«Un poco más tarde me ocupo de Éponine Étain, noventa y dos años. Anoche se cayó y se golpeó la cabeza con un mueble. Cuando uno es joven, a los muebles les chifla atraer a los meñiques de los pies. Cuando uno es viejo, la frente es una de las preferencias de las esquinas de los estantes.
La paciente está aterrorizada. ¿Por qué? Padece de sordera y ceguera bilaterales totales. Imagínese despertarse solo en un lugar desconocido, una habitación completamente a oscuras… Lo tocan, pero usted no sabe quién… Le hablan, pero usted no oye nada…
Retrocedo: ella está en la cama, yo estoy de pie; no sé qué hacer. ¿Tranquilizarla? No oye. Le grito a dos milímetros de la oreja y se queda absolutamente impasible. ¿Cogerla de la mano? No sabe quién soy. Está en una habitación donde la noche ha caído hace mucho tiempo… ¿Y mi mano desconocida va a coger la suya? No, imposible.

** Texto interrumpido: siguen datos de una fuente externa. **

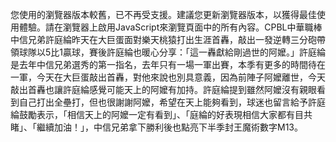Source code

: 您使用的瀏覽器版本較舊，已不再受支援。建議您更新瀏覽器版本，以獲得最佳使用體驗。請在瀏覽器上啟用JavaScript來瀏覽頁面中的所有內容。CPBL中華職棒中信兄弟許庭綸昨天在大巨蛋面對樂天桃猿打出生涯首轟，敲出一發逆轉三分砲帶領球隊以5比1贏球，賽後許庭綸也暖心分享：「這一轟獻給剛過世的阿嬤。」許庭綸是去年中信兄弟選秀的第一指名，去年只有一場一軍出賽，本季有更多的時間待在一軍，今天在大巨蛋敲出首轟，對他來說也別具意義，因為前陣子阿嬤離世，今天敲出首轟也讓許庭綸感覺可能天上的阿嬤有加持。許庭綸提到雖然阿嬤沒有親眼看到自己打出全壘打，但也很謝謝阿嬤，希望在天上能夠看到，球迷也留言給予許庭綸鼓勵表示，「相信天上的阿嬤一定有看到」、「庭綸的好表現相信大家都有目共睹」、「繼續加油！」，中信兄弟拿下勝利後也點亮下半季封王魔術數字M13。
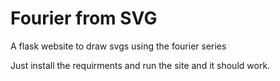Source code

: # Fourier from SVG
A flask website to draw svgs using the fourier series

Just install the requirments and run the site and it should work.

Mueve la cabeza de derecha a izquierda, el cuerpo también. Está inquieta.
¿Qué actitud adoptar?
De pronto, llaman tímidamente a la puerta. Es su esposo, un anciano elegante. La dama del batacazo está casada desde hace setenta y un años con este hombre tocado con sombrero.
Éponine, noventa y dos años, sordera y ceguera bilaterales totales, sonrisa de alegría, vuelve la cabeza hacia la puerta.
—¡Ah! ¡Estás aquí!
No puede verlo, no puede oírlo. Pero sabe quién es. Su presencia la tranquiliza, la alegra.
—¡Ah! ¡Estás aquí!— vuelve a decir.
Sin duda la frase más bonita de la mañana».